## Task statement
Lay out the stretch of the listing from the line containing "a Excel document." through the line containing "final Worksheet sheet" as a Markdown table with the columns Row and Line. Number each row and leave out any blank lines.

-- Materials provided follows --

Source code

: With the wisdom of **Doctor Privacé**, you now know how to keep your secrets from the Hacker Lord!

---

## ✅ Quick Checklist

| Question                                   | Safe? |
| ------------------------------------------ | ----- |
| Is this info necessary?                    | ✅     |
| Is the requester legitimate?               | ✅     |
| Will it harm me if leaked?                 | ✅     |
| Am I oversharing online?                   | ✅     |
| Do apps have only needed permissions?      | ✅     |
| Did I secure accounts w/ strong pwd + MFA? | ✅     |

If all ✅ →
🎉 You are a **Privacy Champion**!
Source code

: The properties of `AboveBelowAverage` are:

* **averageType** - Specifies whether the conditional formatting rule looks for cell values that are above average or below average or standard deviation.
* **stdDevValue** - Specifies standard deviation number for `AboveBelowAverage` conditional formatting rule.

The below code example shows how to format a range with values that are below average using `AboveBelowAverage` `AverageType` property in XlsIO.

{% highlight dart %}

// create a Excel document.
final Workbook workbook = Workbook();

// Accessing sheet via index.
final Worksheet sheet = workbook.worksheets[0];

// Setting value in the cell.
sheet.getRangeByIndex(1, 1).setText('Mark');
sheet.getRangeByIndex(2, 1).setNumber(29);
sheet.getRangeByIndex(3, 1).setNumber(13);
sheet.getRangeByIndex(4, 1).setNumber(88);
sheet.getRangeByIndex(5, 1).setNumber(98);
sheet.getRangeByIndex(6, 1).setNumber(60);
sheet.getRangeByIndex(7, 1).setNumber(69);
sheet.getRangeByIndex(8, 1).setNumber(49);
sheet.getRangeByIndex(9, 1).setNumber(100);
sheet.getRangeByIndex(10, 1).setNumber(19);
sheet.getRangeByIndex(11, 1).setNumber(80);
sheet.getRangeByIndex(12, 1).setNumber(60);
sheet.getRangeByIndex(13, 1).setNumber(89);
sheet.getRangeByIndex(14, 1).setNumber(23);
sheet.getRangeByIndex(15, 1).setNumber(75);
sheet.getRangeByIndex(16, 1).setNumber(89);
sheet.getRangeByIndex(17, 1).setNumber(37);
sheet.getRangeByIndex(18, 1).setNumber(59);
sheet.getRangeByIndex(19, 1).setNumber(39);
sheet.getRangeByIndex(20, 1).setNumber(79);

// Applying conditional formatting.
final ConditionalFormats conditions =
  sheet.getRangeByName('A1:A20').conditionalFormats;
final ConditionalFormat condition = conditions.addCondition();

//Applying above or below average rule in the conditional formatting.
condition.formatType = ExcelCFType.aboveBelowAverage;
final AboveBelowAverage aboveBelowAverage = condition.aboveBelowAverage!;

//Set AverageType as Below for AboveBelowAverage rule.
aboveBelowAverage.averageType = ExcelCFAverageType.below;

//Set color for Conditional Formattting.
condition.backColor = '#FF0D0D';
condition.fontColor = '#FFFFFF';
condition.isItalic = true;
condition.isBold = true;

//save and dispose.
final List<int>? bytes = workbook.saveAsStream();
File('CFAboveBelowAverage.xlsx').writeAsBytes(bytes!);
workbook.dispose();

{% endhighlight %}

-- Materials provided concluded --
-- Materials provided follows --

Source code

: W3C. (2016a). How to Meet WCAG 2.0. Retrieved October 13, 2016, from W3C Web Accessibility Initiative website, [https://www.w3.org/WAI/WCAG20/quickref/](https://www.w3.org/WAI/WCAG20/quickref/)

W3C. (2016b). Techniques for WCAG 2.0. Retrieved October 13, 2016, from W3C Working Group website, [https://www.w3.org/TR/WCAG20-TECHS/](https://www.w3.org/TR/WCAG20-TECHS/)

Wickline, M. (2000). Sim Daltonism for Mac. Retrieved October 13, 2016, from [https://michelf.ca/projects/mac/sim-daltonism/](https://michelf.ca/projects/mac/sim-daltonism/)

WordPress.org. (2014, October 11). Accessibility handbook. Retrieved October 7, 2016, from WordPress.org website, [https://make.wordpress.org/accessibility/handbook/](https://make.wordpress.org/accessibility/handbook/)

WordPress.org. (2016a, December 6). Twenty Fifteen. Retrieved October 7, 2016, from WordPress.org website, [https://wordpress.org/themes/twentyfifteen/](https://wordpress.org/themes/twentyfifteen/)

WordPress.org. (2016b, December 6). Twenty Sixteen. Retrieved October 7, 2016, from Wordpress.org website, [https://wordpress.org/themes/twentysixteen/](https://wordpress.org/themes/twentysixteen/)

-- Materials provided concluded --
-- Materials provided follows --

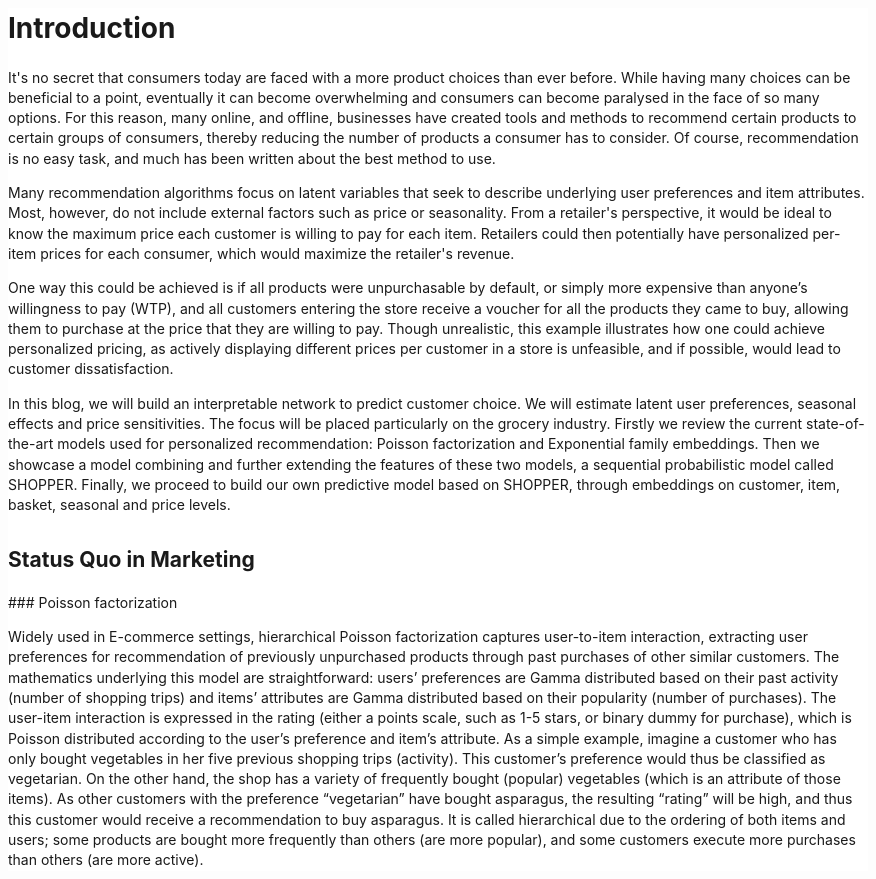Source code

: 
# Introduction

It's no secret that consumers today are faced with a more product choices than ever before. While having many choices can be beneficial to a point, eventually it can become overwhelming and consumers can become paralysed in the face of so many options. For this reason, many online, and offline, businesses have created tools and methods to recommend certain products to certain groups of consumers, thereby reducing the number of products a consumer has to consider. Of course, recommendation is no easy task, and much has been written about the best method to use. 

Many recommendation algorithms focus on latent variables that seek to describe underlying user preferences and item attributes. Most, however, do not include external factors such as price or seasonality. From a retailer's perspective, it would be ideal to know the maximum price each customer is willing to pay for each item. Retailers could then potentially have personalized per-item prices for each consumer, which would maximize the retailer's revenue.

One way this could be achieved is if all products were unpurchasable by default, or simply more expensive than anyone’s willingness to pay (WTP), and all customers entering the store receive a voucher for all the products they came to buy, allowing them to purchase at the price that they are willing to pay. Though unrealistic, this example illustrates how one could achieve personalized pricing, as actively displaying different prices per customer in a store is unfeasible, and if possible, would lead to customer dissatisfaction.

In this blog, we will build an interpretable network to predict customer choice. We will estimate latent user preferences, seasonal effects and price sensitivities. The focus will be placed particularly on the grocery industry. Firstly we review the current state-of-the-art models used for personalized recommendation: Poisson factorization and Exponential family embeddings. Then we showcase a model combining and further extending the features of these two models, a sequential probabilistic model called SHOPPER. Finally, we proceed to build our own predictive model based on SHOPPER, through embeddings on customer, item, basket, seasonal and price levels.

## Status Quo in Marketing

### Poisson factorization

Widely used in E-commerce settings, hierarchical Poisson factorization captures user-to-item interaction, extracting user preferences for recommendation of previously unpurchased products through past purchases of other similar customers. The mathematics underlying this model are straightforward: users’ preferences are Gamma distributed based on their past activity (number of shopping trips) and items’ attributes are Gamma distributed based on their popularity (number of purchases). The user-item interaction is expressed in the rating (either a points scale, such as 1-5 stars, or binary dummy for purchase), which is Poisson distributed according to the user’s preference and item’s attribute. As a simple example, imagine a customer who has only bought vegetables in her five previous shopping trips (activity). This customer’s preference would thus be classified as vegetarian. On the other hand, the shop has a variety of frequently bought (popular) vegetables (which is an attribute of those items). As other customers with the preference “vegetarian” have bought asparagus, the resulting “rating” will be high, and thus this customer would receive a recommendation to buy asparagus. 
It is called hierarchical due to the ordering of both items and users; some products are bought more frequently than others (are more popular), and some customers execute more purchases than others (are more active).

-- Materials provided concluded --

## Output of the exercise
| Row | Line |
|---|---|
| 1 | // create a Excel document. |
| 2 | final Workbook workbook = Workbook(); |
| 3 | // Accessing sheet via index. |
| 4 | final Worksheet sheet = workbook.worksheets[0]; |